Removing the exchange rate controls, unifying the exchange rate, and devaluing the currency would help to address the problem of overvaluation and the accompanying inflation. It would also stem the spending of reserves a little bit, since the government wouldn’t have to continue to tap into them to prop up the Bolívar Fuerte. Getting rid of the exchange rate controls might help to bring back some of the foreign companies that have left the country because they cannot repatriate their profits (airlines, for example.) Unifying the exchange rate regime is a necessary first step. The sooner the government stops selling dollars for 10 BsF, the sooner we can find out what the real value of the Venezuelan currency is.

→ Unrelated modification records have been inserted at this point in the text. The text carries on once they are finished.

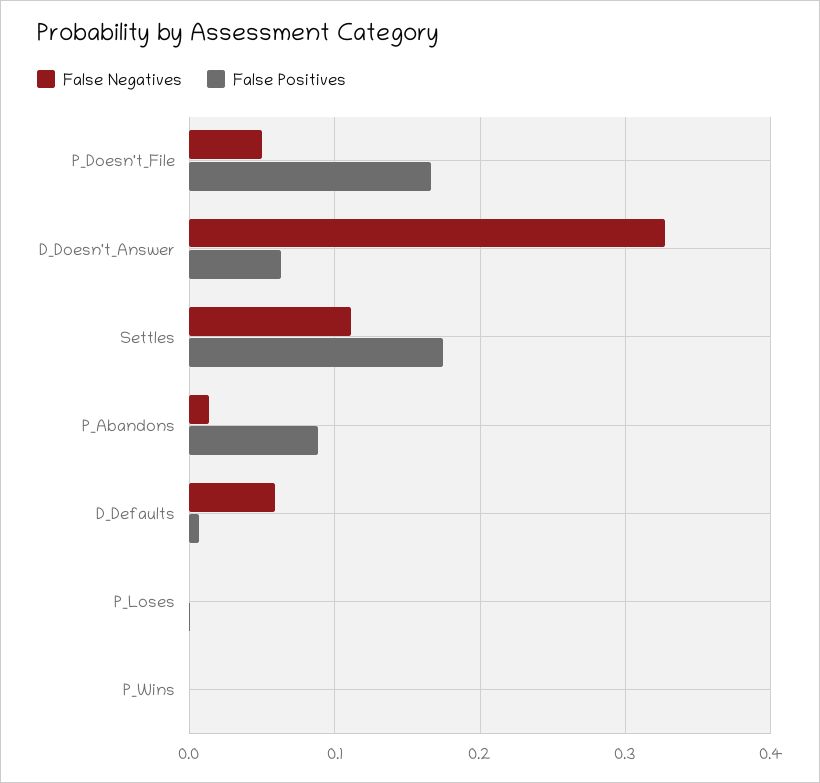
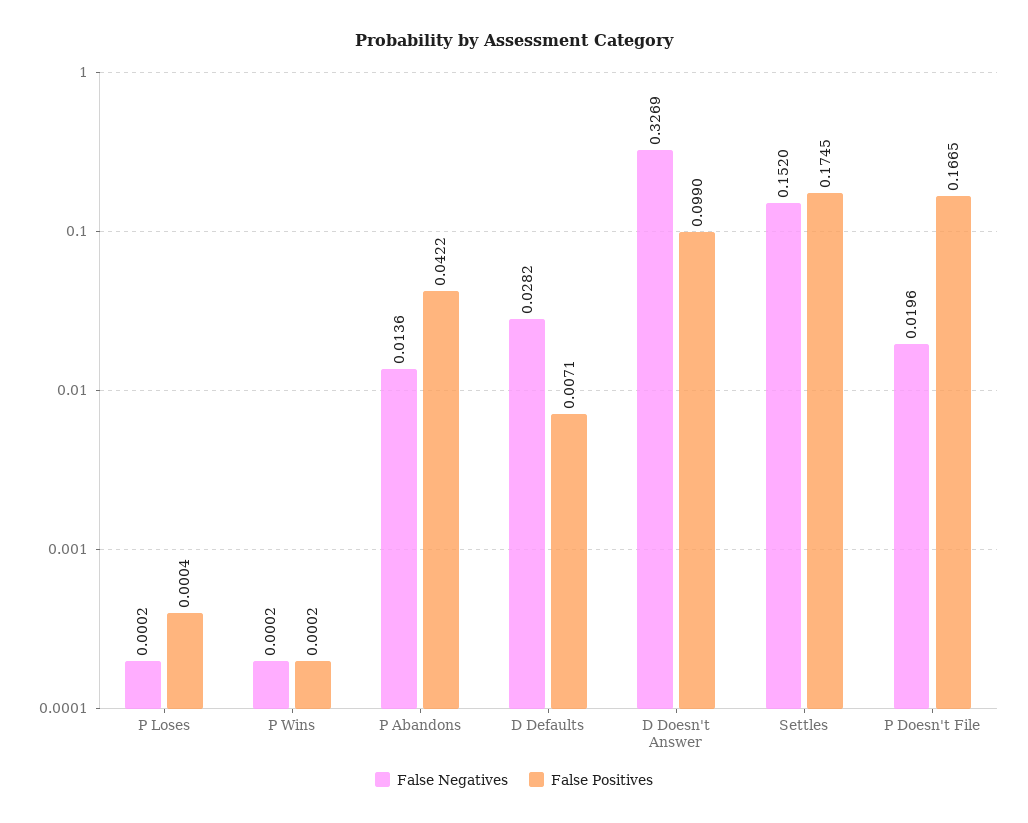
  {
    "False Negatives": {
-     "P_Doesn't_File": 0.05,
+     "P_Doesn't_File": 0.0196,
      "D_Doesn't_Answer": 0.3269,
-     "Settles": 0.11,
+     "Settles": 0.152,
      "P_Abandons": 0.0136,
-     "D_Defaults": 0.06,
+     "D_Defaults": 0.0282,
      "P_Loses": 0.0002,
      "P_Wins": 0.0002
    },
    "False Positives": {
      "P_Doesn't_File": 0.1665,
-     "D_Doesn't_Answer": 0.06,
+     "D_Doesn't_Answer": 0.099,
      "Settles": 0.1745,
-     "P_Abandons": 0.09,
+     "P_Abandons": 0.0422,
      "D_Defaults": 0.0071,
      "P_Loses": 0.0004,
      "P_Wins": 0.0002
    }
  }

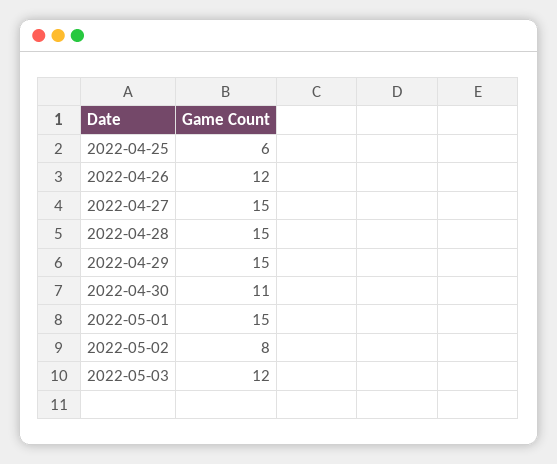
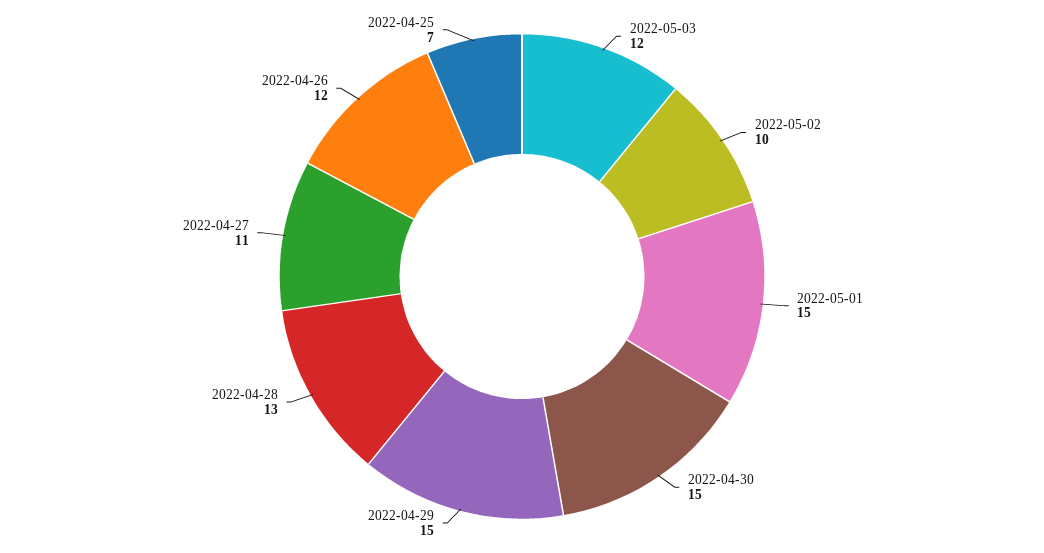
  {
-   "2022-04-25": 6,
+   "2022-04-25": 7,
    "2022-04-26": 12,
-   "2022-04-27": 15,
+   "2022-04-27": 11,
-   "2022-04-28": 15,
+   "2022-04-28": 13,
    "2022-04-29": 15,
-   "2022-04-30": 11,
+   "2022-04-30": 15,
    "2022-05-01": 15,
-   "2022-05-02": 8,
+   "2022-05-02": 10,
    "2022-05-03": 12
  }

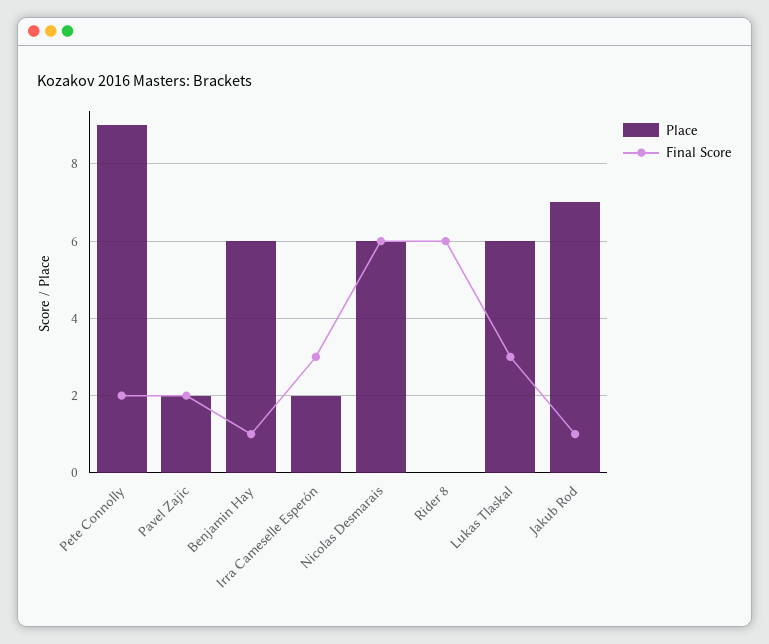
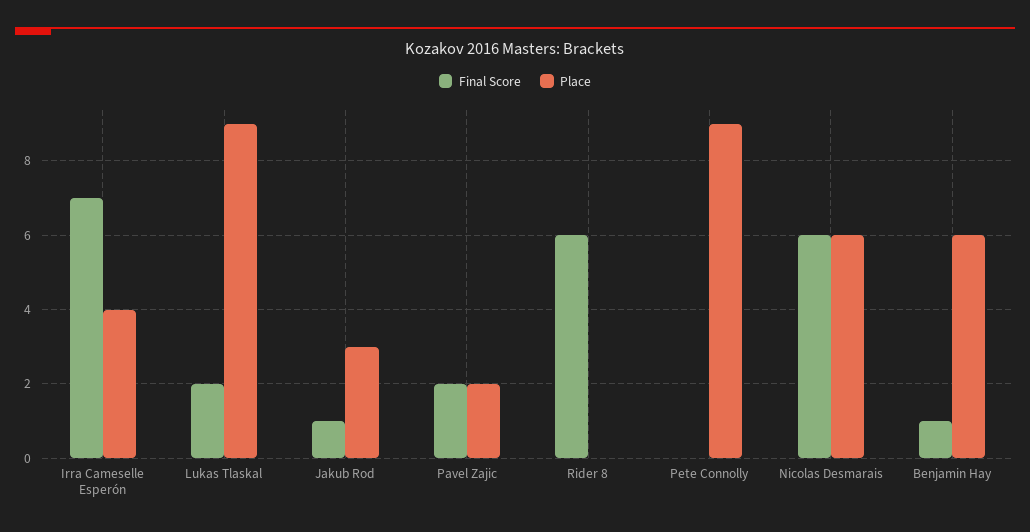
  {
    "Place": {
      "Pete Connolly": 9,
      "Pavel Zajic": 2,
      "Benjamin Hay": 6,
-     "Irra Cameselle Esperón": 2,
+     "Irra Cameselle Esperón": 4,
      "Nicolas Desmarais": 6,
      "Rider 8": 0,
-     "Lukas Tlaskal": 6,
+     "Lukas Tlaskal": 9,
-     "Jakub Rod": 7
+     "Jakub Rod": 3
    },
    "Final Score": {
-     "Pete Connolly": 2,
+     "Pete Connolly": 0,
      "Pavel Zajic": 2,
      "Benjamin Hay": 1,
-     "Irra Cameselle Esperón": 3,
+     "Irra Cameselle Esperón": 7,
      "Nicolas Desmarais": 6,
      "Rider 8": 6,
-     "Lukas Tlaskal": 3,
+     "Lukas Tlaskal": 2,
      "Jakub Rod": 1
    }
  }

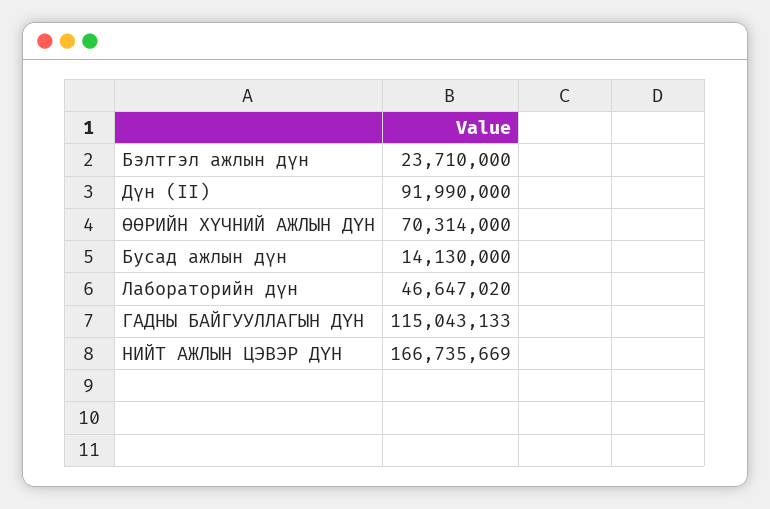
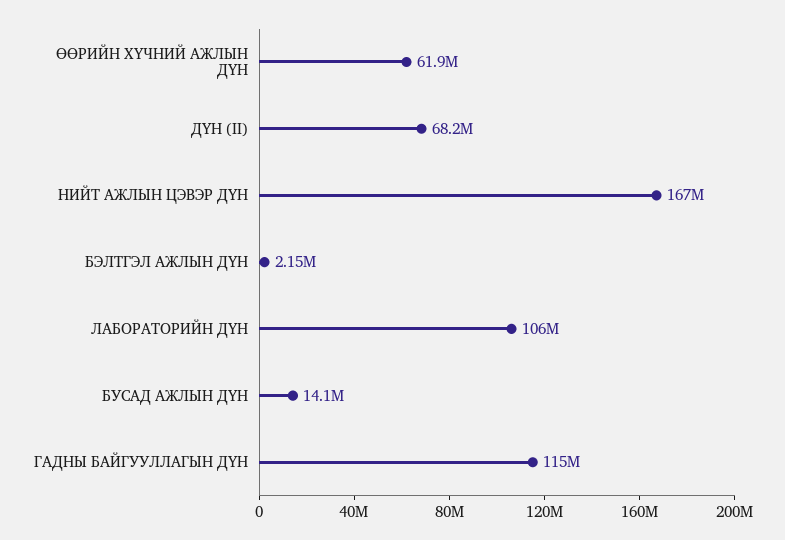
  {
-   "Бэлтгэл ажлын дүн": 23710000,
+   "Бэлтгэл ажлын дүн": 2150000,
-   "Дүн (II)": 91990000,
+   "Дүн (II)": 68200000,
-   "ӨӨРИЙН ХҮЧНИЙ АЖЛЫН ДҮН": 70314000,
+   "ӨӨРИЙН ХҮЧНИЙ АЖЛЫН ДҮН": 61900000,
    "Бусад ажлын дүн": 14130000,
-   "Лабораторийн дүн": 46647020,
+   "Лабораторийн дүн": 106000000,
    "ГАДНЫ БАЙГУУЛЛАГЫН ДҮН": 115043133,
    "НИЙТ АЖЛЫН ЦЭВЭР ДҮН": 166735669
  }

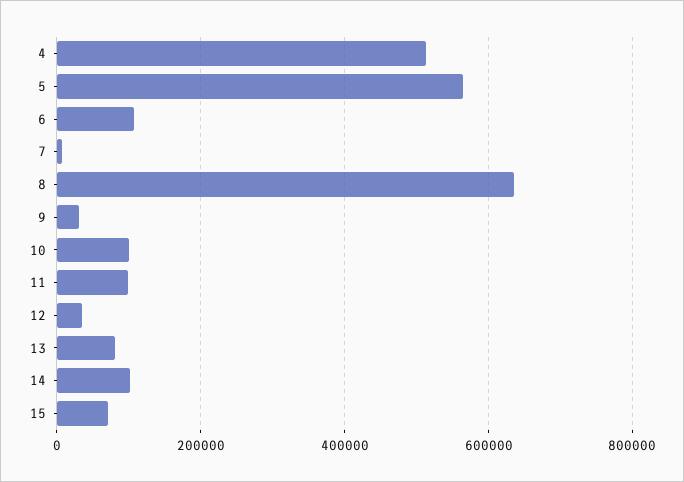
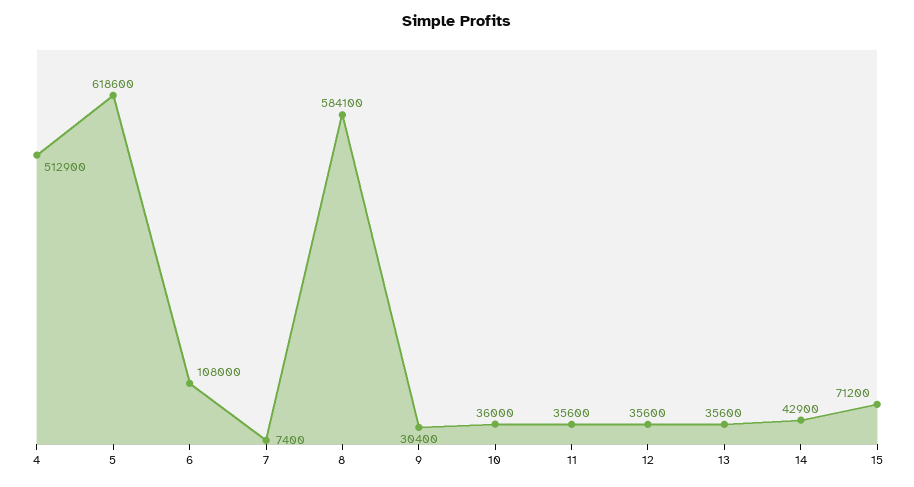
  {
    "4": 512900,
-   "5": 560000,
+   "5": 618600,
    "6": 108000,
    "7": 7400,
-   "8": 640000,
+   "8": 584100,
    "9": 30400,
-   "10": 100000,
+   "10": 36000,
-   "11": 100000,
+   "11": 35600,
    "12": 35600,
-   "13": 80000,
+   "13": 35600,
-   "14": 100000,
+   "14": 42900,
    "15": 71200
  }

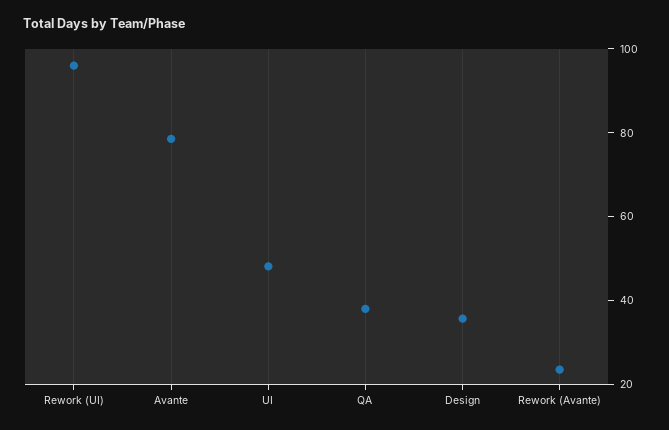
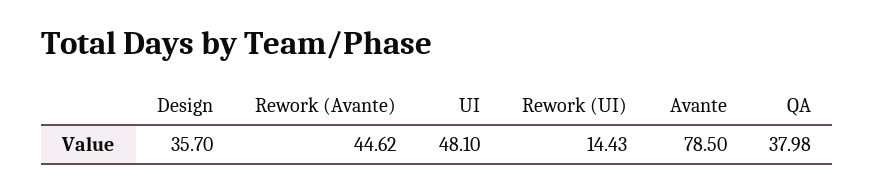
  {
-   "Rework (UI)": 95,
+   "Rework (UI)": 14.43,
    "Avante": 78.5,
    "UI": 48.1,
    "QA": 37.98,
    "Design": 35.7,
-   "Rework (Avante)": 25
+   "Rework (Avante)": 44.62
  }

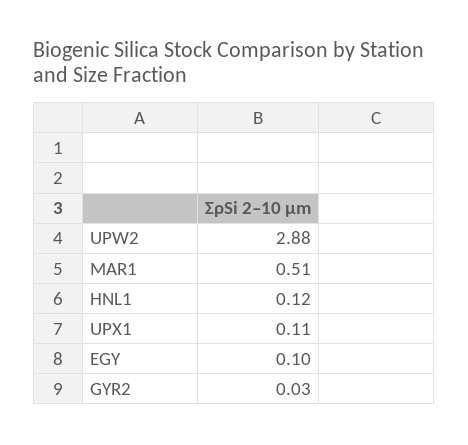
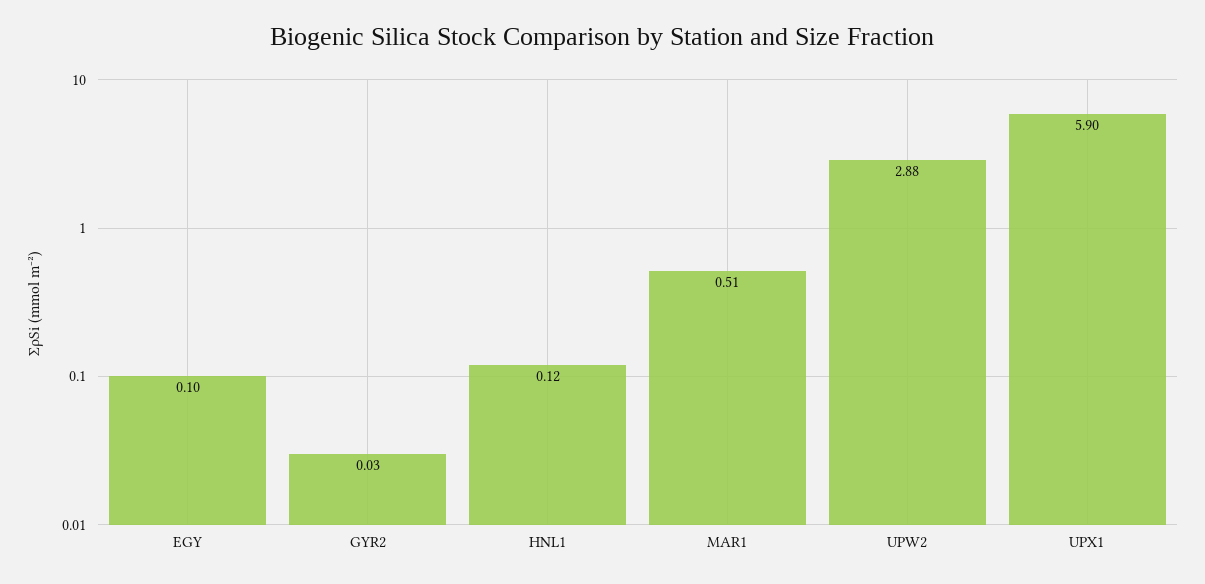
  {
    "UPW2": 2.88,
    "MAR1": 0.51,
    "HNL1": 0.12,
-   "UPX1": 0.11,
+   "UPX1": 5.9,
    "EGY": 0.1,
    "GYR2": 0.03
  }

Ultimately, Venezuela needs to fix the currency overvaluation problem, but the solution to this problem is unpopular. The last major devaluation of the currency, in February 1983, is remembered as “Viernes negro” (“Black Friday”) and bookmarked the end of economic bonanza in Venezuela. Devaluing the currency now would cost the government of Nicolás Maduro a lot of friends: all the people benefitting from the preferential exchange rate and the people that are somehow able to buy goods imported at this cheap rate. As Aristóbulo Istúriz, the current vice-president, explained a couple of years ago, the exchange rate controls are “not an economic measure, but a political one.”
Removing the controls and devaluing the currency would, however, save the government dollars, which it should use to pay off debt but could use to buy support through other handouts. The risk, of course, is that if the government miscalculates the handouts, it could mean the end of the regime. This would not be the end of the overvaluation problem. Instead, it would mean that a potential new government would have to start its time in office making the very unpopular decision of bringing down the curtain of the cheap dollar and dealing with its aftermath.